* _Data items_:
● ● ●

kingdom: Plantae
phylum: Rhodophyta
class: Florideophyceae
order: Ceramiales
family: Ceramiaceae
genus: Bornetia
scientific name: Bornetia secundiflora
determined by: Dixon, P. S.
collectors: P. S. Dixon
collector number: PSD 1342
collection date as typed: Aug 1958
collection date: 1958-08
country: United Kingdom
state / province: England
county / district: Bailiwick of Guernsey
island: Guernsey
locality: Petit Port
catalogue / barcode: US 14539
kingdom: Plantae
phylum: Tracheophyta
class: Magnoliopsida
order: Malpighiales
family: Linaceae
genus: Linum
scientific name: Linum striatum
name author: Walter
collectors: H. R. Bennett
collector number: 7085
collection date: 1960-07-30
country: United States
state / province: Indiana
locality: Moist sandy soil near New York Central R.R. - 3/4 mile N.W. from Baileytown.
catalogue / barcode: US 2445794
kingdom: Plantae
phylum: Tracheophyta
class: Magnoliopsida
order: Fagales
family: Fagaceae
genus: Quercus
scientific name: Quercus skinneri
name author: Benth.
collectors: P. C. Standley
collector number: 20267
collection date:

● ● ●

* _Work instructions_: Please copy the listing again, swapping "collectors" for "collected by" and leaving everything else unchanged.

* _Answer in full_:
kingdom: Plantae
phylum: Rhodophyta
class: Florideophyceae
order: Ceramiales
family: Ceramiaceae
genus: Bornetia
scientific name: Bornetia secundiflora
determined by: Dixon, P. S.
collected by: P. S. Dixon
collector number: PSD 1342
collection date as typed: Aug 1958
collection date: 1958-08
country: United Kingdom
state / province: England
county / district: Bailiwick of Guernsey
island: Guernsey
locality: Petit Port
catalogue / barcode: US 14539
kingdom: Plantae
phylum: Tracheophyta
class: Magnoliopsida
order: Malpighiales
family: Linaceae
genus: Linum
scientific name: Linum striatum
name author: Walter
collected by: H. R. Bennett
collector number: 7085
collection date: 1960-07-30
country: United States
state / province: Indiana
locality: Moist sandy soil near New York Central R.R. - 3/4 mile N.W. from Baileytown.
catalogue / barcode: US 2445794
kingdom: Plantae
phylum: Tracheophyta
class: Magnoliopsida
order: Fagales
family: Fagaceae
genus: Quercus
scientific name: Quercus skinneri
name author: Benth.
collected by: P. C. Standley
collector number: 20267
collection date:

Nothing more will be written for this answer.